Document section
A game by Castle Pixel for PC, originally released in 2014.
Rex Rocket stars a former war hero and savior of humanity whose glory days have passed, and he now finds himself escorting a group of scientists as they travel across the galaxy in a starship called the S.S. Montana. In the year 28XX, scientists have bio-engineered a newly-discovered species called Terra Oozlings, and they plan to use them to terraform a distant planet and make it suitable for population by mankind. Terra Oozlings are unique in that they can mimic any life form, making them ideal for the task. But, when the crew enters their cryo-tubes for the long journey, something goes terribly wrong, and Rex finds himself fighting off Oozlings, former crew members who have been converted by the Oozlings, and a mad computer AI.
Players are able to choose the sex of Rex by selecting a captain named Rexford Rexington or Rexanna Rexington. At the start of the game, you awake in your quarters beside your trusty goldfish companion (who is destined for a hilarious end), surrounded by posters of yourself and medals hanging on the wall, reminders of your heroics from 10 years prior. You quickly find yourself needed, as repairs are required aboard the ship, offering up an excuse to explore the command deck and the surrounding area, and to familiarize yourself with the game’s controls.

Collected data entries
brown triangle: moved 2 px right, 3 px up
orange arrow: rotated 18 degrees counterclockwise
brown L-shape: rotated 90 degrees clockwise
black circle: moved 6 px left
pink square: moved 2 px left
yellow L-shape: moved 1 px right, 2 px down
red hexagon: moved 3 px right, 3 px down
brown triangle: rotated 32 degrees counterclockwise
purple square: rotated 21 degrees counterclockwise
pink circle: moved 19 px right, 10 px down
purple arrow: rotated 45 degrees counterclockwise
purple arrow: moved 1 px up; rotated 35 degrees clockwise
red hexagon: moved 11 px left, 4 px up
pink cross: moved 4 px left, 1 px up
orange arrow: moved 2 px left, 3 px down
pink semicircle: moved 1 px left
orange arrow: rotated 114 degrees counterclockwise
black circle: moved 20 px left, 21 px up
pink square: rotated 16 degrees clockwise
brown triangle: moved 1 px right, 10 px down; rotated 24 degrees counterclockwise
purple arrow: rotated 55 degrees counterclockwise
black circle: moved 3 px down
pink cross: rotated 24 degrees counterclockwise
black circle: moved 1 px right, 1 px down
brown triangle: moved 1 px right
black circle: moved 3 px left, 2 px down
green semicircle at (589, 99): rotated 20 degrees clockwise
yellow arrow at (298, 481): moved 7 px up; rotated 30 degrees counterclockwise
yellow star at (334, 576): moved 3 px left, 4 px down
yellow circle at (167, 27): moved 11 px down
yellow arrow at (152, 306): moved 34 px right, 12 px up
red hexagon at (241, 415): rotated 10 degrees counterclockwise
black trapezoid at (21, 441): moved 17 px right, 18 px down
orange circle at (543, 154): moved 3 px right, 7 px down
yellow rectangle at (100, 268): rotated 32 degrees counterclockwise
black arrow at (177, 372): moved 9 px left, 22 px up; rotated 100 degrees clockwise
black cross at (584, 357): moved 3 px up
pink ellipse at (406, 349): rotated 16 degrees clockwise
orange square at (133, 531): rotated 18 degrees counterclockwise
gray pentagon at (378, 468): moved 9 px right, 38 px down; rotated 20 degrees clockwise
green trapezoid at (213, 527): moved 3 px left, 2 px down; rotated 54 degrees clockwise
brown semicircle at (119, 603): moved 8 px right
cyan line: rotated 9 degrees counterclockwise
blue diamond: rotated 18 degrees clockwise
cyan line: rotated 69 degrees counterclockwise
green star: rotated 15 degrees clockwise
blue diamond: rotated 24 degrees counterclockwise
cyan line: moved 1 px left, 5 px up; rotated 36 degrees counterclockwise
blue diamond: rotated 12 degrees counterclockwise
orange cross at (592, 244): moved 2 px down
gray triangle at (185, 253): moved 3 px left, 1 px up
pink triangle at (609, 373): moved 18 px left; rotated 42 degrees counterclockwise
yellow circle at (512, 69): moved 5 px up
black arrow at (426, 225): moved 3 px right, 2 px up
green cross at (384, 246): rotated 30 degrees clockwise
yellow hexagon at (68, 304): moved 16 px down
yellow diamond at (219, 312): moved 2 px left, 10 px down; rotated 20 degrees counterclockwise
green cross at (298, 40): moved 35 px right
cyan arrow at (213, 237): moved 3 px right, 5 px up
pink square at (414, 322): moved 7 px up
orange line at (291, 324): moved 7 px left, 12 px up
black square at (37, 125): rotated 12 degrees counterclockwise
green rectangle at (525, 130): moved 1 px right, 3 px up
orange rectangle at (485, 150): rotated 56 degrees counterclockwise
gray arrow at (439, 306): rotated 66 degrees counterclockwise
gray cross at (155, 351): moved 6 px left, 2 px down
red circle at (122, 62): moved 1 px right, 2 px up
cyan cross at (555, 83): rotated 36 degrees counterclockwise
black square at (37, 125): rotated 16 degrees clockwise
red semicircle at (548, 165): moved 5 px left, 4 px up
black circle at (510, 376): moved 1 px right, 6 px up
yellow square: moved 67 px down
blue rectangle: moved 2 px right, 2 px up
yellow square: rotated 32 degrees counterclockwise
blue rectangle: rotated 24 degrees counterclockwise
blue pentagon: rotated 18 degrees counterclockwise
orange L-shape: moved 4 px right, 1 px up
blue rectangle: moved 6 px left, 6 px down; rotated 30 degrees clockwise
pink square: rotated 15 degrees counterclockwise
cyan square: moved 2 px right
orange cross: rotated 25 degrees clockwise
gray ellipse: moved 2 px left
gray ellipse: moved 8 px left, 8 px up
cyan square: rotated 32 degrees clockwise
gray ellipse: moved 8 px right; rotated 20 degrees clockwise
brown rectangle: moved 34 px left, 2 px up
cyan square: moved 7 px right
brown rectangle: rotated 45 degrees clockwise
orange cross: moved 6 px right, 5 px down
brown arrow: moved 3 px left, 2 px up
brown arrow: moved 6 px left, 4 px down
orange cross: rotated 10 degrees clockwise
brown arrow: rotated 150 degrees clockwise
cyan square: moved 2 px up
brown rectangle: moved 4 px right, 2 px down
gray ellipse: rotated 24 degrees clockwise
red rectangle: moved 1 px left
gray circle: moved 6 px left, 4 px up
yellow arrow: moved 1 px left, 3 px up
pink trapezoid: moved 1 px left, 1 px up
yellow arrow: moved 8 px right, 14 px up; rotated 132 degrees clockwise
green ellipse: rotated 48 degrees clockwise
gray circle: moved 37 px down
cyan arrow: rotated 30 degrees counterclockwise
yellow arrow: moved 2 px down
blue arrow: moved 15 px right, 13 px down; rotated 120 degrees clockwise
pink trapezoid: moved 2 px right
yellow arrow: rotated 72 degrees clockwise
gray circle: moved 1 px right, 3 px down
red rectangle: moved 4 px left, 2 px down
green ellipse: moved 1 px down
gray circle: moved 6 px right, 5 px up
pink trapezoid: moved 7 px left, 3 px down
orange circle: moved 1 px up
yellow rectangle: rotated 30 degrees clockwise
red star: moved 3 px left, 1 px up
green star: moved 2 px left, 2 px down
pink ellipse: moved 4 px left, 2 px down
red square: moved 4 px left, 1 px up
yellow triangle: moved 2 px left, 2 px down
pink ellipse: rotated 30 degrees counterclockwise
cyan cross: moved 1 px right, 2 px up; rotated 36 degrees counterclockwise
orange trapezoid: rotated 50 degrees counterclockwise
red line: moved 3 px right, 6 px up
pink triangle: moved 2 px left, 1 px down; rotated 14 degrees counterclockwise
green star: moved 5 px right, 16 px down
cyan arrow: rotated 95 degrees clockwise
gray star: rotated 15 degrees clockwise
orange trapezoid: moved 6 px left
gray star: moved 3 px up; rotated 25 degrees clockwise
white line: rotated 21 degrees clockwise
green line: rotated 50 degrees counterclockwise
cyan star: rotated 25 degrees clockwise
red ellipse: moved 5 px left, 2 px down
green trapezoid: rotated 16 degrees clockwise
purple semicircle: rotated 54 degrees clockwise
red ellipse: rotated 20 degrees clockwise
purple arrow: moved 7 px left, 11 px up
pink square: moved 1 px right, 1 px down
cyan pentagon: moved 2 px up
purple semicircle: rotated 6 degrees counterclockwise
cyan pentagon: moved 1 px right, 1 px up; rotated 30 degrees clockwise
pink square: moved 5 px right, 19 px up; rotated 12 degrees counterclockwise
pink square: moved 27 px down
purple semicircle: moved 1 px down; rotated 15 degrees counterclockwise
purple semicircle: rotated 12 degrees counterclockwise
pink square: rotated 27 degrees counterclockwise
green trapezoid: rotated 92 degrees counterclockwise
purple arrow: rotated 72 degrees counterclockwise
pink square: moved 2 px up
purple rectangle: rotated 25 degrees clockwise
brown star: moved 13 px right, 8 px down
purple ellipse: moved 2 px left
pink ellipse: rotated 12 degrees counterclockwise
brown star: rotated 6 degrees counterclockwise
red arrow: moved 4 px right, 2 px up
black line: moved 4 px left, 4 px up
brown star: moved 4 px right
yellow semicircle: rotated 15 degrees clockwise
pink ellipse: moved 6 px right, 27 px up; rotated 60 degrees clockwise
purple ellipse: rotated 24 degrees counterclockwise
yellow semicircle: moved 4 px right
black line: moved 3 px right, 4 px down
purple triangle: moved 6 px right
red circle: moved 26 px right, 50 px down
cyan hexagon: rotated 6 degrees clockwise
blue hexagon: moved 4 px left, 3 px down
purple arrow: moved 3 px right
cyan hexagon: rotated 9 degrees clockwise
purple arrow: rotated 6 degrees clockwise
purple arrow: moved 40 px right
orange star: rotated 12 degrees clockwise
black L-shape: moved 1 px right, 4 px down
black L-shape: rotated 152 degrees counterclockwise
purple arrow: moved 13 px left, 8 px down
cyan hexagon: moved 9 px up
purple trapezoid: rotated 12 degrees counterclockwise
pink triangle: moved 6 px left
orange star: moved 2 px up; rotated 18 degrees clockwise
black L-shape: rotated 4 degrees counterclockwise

Directions
(a) Answer these questions about the Rex Rocket description:
(i) Which studio made the game?
(ii) What is the name of the starship?
(iii) Which two captain names can players select?
(b) Continue the Rex Rocket description, picking up after its final sentence.

Results
(a)
(i) Castle Pixel
(ii) The S.S. Montana
(iii) Rexford Rexington and Rexanna Rexington

(b)
Rex has a high 2.5x variable jump, and he is able to wall slide and wall jump. Wall jumping sends him launching far away from walls, so it can’t be used to ascend vertically, but it does allow for some impressive distance when triangle jumping. At the outset, Rex has no weapon, so he is only able to explore the ship and speak to NPC’s who offer charming and humorous quips, pop culture references, or a bit of backstory. In addition, there are 90 “info nodes” to collect around the ship – many of which are available in the opening areas – and each of them offers some insight into the context of the Rex Rocket universe.
In his early explorations, Rex receives a quick instruction from the quartermaster regarding the game’s available pickups, which include permanent health increases, health restoration, and permanent ammo increases for your secondary weapons. Also available are yellow collectibles called Energon that support the game’s lives system. Collecting 100 units of Energon is equivalent to one extra life, and they come in 1-unit and 5-unit denominations, as well as a cylinder that grants 100 Energon units, essentially acting as a 1UP. However, the use of a lives system is undermined by the game’s checkpoint system.
Rex Rocket suffers from the same issue that plagues a number of neo-retro titles. Namely, developers feel the need to provide a system by which the player can earn 1UPs while simultaneously offering checkpoints and unlimited continues with little or no additional penalty for death. In Rex Rocket, the player may have 5 lives in stock, and then die, at which point he is delivered back to the most recent checkpoint with 4 lives in stock. Or, the player can be on his last remaining life, and then die, at which point he respawns in another area of the ship with a renewed stock of 20 lives. The only added penalty is the fact that you need to walk back to where you were when you died.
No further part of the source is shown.